TASK DESCRIPTION: Rewrite every line of the data below, changing each occurrence of "Criticity" to "Severity" and leaving everything else untouched.
—————
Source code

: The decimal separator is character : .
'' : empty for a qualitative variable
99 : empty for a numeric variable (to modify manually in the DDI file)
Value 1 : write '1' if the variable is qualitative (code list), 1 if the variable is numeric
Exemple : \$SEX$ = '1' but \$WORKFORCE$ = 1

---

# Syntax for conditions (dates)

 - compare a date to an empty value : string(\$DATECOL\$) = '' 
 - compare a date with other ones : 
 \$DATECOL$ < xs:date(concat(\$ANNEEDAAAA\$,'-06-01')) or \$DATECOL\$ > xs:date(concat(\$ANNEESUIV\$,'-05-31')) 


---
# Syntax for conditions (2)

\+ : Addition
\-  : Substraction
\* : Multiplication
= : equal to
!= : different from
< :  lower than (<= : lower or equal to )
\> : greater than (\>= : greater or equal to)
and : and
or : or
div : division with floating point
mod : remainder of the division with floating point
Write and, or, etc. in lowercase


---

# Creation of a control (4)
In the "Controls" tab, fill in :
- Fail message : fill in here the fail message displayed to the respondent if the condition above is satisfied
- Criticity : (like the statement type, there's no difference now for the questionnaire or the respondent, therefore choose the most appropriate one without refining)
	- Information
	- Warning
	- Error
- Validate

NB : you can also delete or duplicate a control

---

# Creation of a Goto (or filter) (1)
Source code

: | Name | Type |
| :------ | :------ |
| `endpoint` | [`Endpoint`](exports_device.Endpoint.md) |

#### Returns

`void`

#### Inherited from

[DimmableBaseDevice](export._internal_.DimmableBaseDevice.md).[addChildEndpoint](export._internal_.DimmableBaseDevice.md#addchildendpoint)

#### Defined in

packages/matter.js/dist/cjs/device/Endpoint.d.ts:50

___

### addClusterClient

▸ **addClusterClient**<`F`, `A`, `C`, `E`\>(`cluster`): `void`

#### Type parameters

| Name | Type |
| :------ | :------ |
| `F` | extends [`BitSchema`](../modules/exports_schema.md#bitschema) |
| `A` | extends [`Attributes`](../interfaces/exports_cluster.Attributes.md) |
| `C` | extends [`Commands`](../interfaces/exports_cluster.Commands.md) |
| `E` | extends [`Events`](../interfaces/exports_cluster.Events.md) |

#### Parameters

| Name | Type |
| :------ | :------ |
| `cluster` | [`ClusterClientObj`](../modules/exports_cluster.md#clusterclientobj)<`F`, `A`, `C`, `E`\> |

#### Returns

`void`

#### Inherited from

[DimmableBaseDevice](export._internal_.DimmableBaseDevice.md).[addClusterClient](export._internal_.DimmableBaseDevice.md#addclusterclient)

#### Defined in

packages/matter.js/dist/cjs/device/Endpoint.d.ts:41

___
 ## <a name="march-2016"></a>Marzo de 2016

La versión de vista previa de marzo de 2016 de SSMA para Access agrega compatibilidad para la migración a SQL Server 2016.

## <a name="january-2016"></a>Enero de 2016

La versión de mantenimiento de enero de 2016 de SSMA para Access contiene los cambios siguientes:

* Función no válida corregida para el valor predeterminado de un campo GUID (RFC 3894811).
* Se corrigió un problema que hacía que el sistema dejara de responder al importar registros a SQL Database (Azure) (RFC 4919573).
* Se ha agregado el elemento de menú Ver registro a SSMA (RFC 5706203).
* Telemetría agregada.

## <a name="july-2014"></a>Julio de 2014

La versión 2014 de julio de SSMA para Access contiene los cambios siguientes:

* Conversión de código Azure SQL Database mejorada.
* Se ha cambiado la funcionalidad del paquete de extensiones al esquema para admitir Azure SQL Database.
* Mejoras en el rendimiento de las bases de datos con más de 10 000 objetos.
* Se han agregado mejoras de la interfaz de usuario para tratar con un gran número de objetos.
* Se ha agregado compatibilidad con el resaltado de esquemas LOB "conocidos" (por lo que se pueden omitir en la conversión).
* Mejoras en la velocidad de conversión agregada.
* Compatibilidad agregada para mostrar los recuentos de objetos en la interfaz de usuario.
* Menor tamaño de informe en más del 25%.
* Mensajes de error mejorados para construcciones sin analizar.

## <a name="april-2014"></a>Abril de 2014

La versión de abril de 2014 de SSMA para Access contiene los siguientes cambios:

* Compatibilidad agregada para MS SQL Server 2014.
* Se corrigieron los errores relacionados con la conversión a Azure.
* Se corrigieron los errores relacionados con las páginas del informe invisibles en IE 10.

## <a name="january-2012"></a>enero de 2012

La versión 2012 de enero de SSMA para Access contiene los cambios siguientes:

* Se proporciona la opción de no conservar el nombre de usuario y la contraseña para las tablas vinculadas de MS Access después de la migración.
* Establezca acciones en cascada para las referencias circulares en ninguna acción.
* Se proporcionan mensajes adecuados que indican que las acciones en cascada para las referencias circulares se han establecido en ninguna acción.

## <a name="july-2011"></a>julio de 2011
—————
FINISHED EXERCISE:
Source code

: The decimal separator is character : .
'' : empty for a qualitative variable
99 : empty for a numeric variable (to modify manually in the DDI file)
Value 1 : write '1' if the variable is qualitative (code list), 1 if the variable is numeric
Exemple : \$SEX$ = '1' but \$WORKFORCE$ = 1

---

# Syntax for conditions (dates)

 - compare a date to an empty value : string(\$DATECOL\$) = '' 
 - compare a date with other ones : 
 \$DATECOL$ < xs:date(concat(\$ANNEEDAAAA\$,'-06-01')) or \$DATECOL\$ > xs:date(concat(\$ANNEESUIV\$,'-05-31')) 


---
# Syntax for conditions (2)

\+ : Addition
\-  : Substraction
\* : Multiplication
= : equal to
!= : different from
< :  lower than (<= : lower or equal to )
\> : greater than (\>= : greater or equal to)
and : and
or : or
div : division with floating point
mod : remainder of the division with floating point
Write and, or, etc. in lowercase


---

# Creation of a control (4)
In the "Controls" tab, fill in :
- Fail message : fill in here the fail message displayed to the respondent if the condition above is satisfied
- Severity : (like the statement type, there's no difference now for the questionnaire or the respondent, therefore choose the most appropriate one without refining)
	- Information
	- Warning
	- Error
- Validate

NB : you can also delete or duplicate a control

---

# Creation of a Goto (or filter) (1)
Source code

: | Name | Type |
| :------ | :------ |
| `endpoint` | [`Endpoint`](exports_device.Endpoint.md) |

#### Returns

`void`

#### Inherited from

[DimmableBaseDevice](export._internal_.DimmableBaseDevice.md).[addChildEndpoint](export._internal_.DimmableBaseDevice.md#addchildendpoint)

#### Defined in

packages/matter.js/dist/cjs/device/Endpoint.d.ts:50

___

### addClusterClient

▸ **addClusterClient**<`F`, `A`, `C`, `E`\>(`cluster`): `void`

#### Type parameters

| Name | Type |
| :------ | :------ |
| `F` | extends [`BitSchema`](../modules/exports_schema.md#bitschema) |
| `A` | extends [`Attributes`](../interfaces/exports_cluster.Attributes.md) |
| `C` | extends [`Commands`](../interfaces/exports_cluster.Commands.md) |
| `E` | extends [`Events`](../interfaces/exports_cluster.Events.md) |

#### Parameters

| Name | Type |
| :------ | :------ |
| `cluster` | [`ClusterClientObj`](../modules/exports_cluster.md#clusterclientobj)<`F`, `A`, `C`, `E`\> |

#### Returns

`void`

#### Inherited from

[DimmableBaseDevice](export._internal_.DimmableBaseDevice.md).[addClusterClient](export._internal_.DimmableBaseDevice.md#addclusterclient)

#### Defined in

packages/matter.js/dist/cjs/device/Endpoint.d.ts:41

___
 ## <a name="march-2016"></a>Marzo de 2016

La versión de vista previa de marzo de 2016 de SSMA para Access agrega compatibilidad para la migración a SQL Server 2016.

## <a name="january-2016"></a>Enero de 2016

La versión de mantenimiento de enero de 2016 de SSMA para Access contiene los cambios siguientes:

* Función no válida corregida para el valor predeterminado de un campo GUID (RFC 3894811).
* Se corrigió un problema que hacía que el sistema dejara de responder al importar registros a SQL Database (Azure) (RFC 4919573).
* Se ha agregado el elemento de menú Ver registro a SSMA (RFC 5706203).
* Telemetría agregada.

## <a name="july-2014"></a>Julio de 2014

La versión 2014 de julio de SSMA para Access contiene los cambios siguientes:

* Conversión de código Azure SQL Database mejorada.
* Se ha cambiado la funcionalidad del paquete de extensiones al esquema para admitir Azure SQL Database.
* Mejoras en el rendimiento de las bases de datos con más de 10 000 objetos.
* Se han agregado mejoras de la interfaz de usuario para tratar con un gran número de objetos.
* Se ha agregado compatibilidad con el resaltado de esquemas LOB "conocidos" (por lo que se pueden omitir en la conversión).
* Mejoras en la velocidad de conversión agregada.
* Compatibilidad agregada para mostrar los recuentos de objetos en la interfaz de usuario.
* Menor tamaño de informe en más del 25%.
* Mensajes de error mejorados para construcciones sin analizar.

## <a name="april-2014"></a>Abril de 2014

La versión de abril de 2014 de SSMA para Access contiene los siguientes cambios:

* Compatibilidad agregada para MS SQL Server 2014.
* Se corrigieron los errores relacionados con la conversión a Azure.
* Se corrigieron los errores relacionados con las páginas del informe invisibles en IE 10.

## <a name="january-2012"></a>enero de 2012

La versión 2012 de enero de SSMA para Access contiene los cambios siguientes:

* Se proporciona la opción de no conservar el nombre de usuario y la contraseña para las tablas vinculadas de MS Access después de la migración.
* Establezca acciones en cascada para las referencias circulares en ninguna acción.
* Se proporcionan mensajes adecuados que indican que las acciones en cascada para las referencias circulares se han establecido en ninguna acción.

## <a name="july-2011"></a>julio de 2011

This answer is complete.